Su marido la besó con ternura y le dijo que una mujer capaz de tener un niño tan hermoso como Lexington se merecía ir a donde quisiera; pero ¿se encontraba ya con fuerzas suficientes para empezar a ir de un lado a otro por la ciudad y trasnochar?, añadió.

«No», respondió ella, pero daba igual.

Así que aquella noche los dos se pusieron ropa de gala y se fueron al restaurante mejor y más caro de la ciudad, tras haber dejado al pequeño Lexington al cuidado de una niñera especializada, escocesa por más señas, y que les costaba veinte dólares al día. Cada uno se comió un langosta gigantesca, y se bebieron una botella de champán, y después fueron a un club nocturno, donde bebieron otra botella y estuvieron sentados durante varias horas, con las manos entrelazadas, mientras recordaban y discutían, admirados, cada uno de los rasgos fisicos de su encantador hijo recién nacido.
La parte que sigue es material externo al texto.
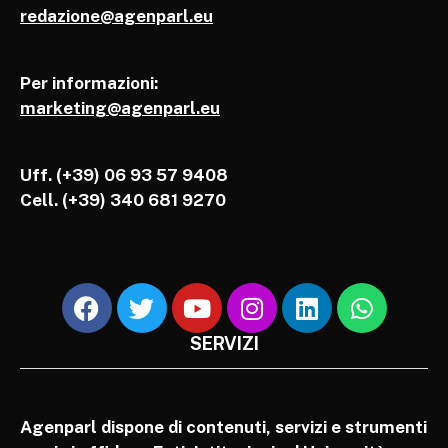
redazione@agenparl.eu
Per informazioni:
marketing@agenparl.eu
Uff. (+39) 06 93 57 9408
Cell.
(+39) 340 681 9270
SERVIZI
Agenparl dispone di contenuti, servizi e strumenti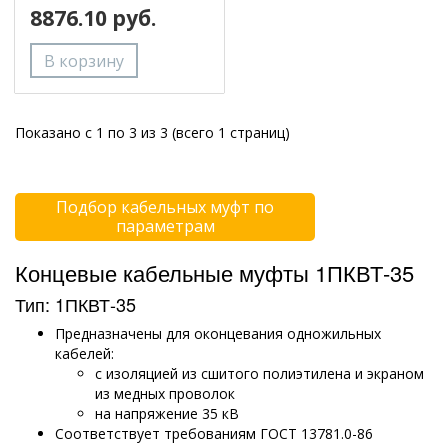
8876.10 руб.
Показано с 1 по 3 из 3 (всего 1 страниц)
Подбор кабельных муфт по
параметрам
Концевые кабельные муфты 1ПКВТ-35
Тип: 1ПКВТ-35
Предназначены для оконцевания одножильных
кабелей:
с изоляцией из сшитого полиэтилена и экраном
из медных проволок
на напряжение 35 кВ
Соответствует требованиям ГОСТ 13781.0-86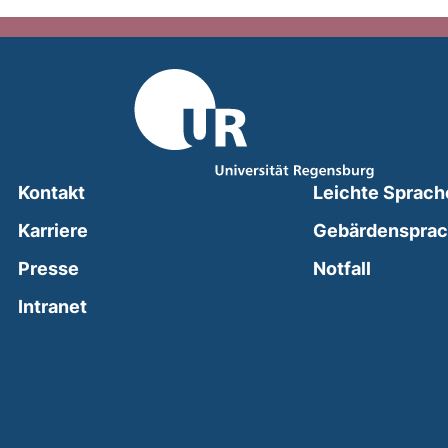
Kontakt
Leichte Sprach
Karriere
Gebärdenspra
(external
Presse
Notfall
(external link, opens in a new window)
Intranet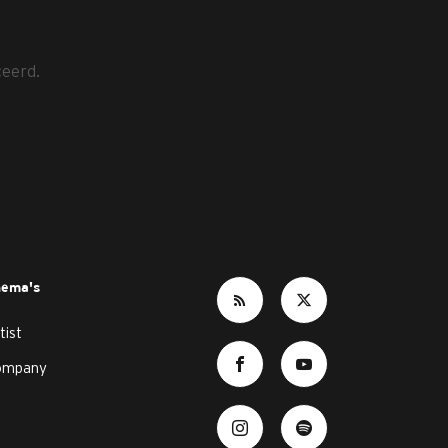
ceerd.
hema's
tist
ompany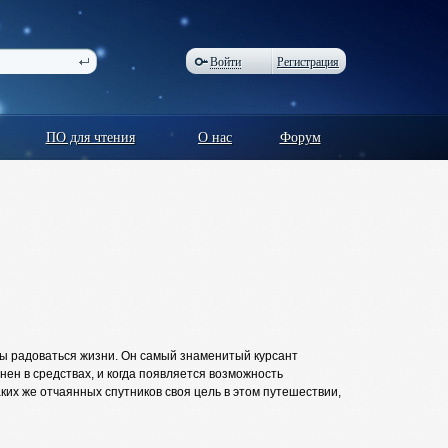
Войти
Регистрация
ПО для чтения
О нас
Форум
обы радоваться жизни. Он самый знаменитый курсант
ен в средствах, и когда появляется возможность
аких же отчаянных спутников своя цель в этом путешествии,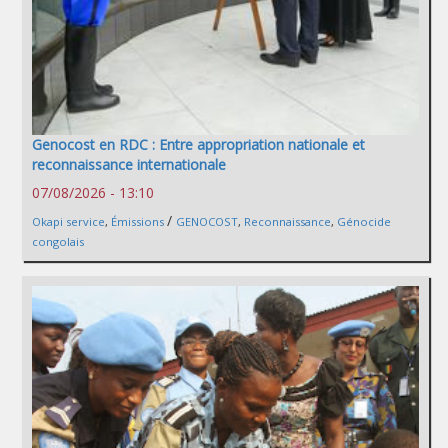
Genocost en RDC : Entre appropriation nationale et
reconnaissance internationale
07/08/2026 - 13:10
/
Okapi service
,
Émissions
GENOCOST
,
Reconnaissance
,
Génocide
congolais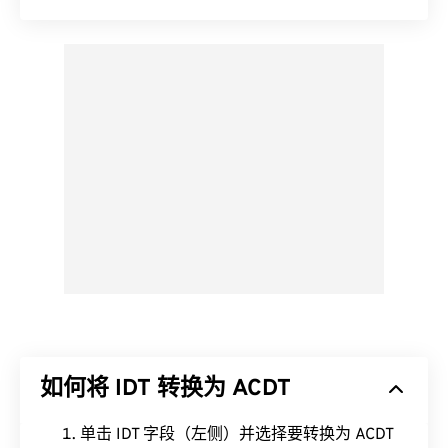
如何将 IDT 转换为 ACDT
单击 IDT 字段（左侧）并选择要转换为 ACDT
Volvieron a su casa, situada en el East Side de Manhattan, hacia las dos de la madrugada; el marido pagó al taxista y se palpó los bolsillos para buscar la llave. Al rato anunció que la debía haber dejado en el bolsillo del otro traje y propuso que tocasen el timbre para que bajase la niñera y les abriese. Una niñera que cobra veinte dólares diarios tiene que estar dispuesta a que la saquen de la cama en mitad de la noche, dijo el marido.

Así que tocó el timbre. Esperaron. No pasó nada. Llamó de nuevo, un timbrazo largo y ruidoso. Esperaron otro minuto. Retrocedieron unos pasos por la acera y gritaron el nombre de la niñera (McPottle) hacia las ventanas del cuarto del niño, que estaba en el tercer piso, pero tampoco obtuvieron respuesta. La casa estaba oscura y silenciosa. La mujer empezó a sentir miedo: su hijo estaba prisionero en esa casa, se dijo, a solas con McPottle. ¿Y quién era McPottle? Sólo hacía dos días que la conocían, y tenía unos labios finos, ojillos acusadores, la pechera almidonada y, como se estaba demostrando, una costumbre de dormir demasiado profundamente, que no la hacía persona de fiar. Si no oía el timbre de la puerta, ¿cómo demonios iba a oír el llanto de un niño? En aquel preciso instante el pobrecillo podía estar tragándose la lengua o ahogándose con la almohada.

—No usa almohada —dijo el marido—, así que no te preocupes. Pero, si te empeñas, entraremos.

Con tanto champán se sentía muy valiente; se agachó, deshizo la lazada de uno de sus zapatos de charol negro y se lo quitó. Después, cogiéndolo por la punta, lo lanzó con fuerza hacia la ventana del comedor, que estaba en el piso bajo.

—Ya está —dijo sonriendo—. Lo descontaremos de la paga de McPottle.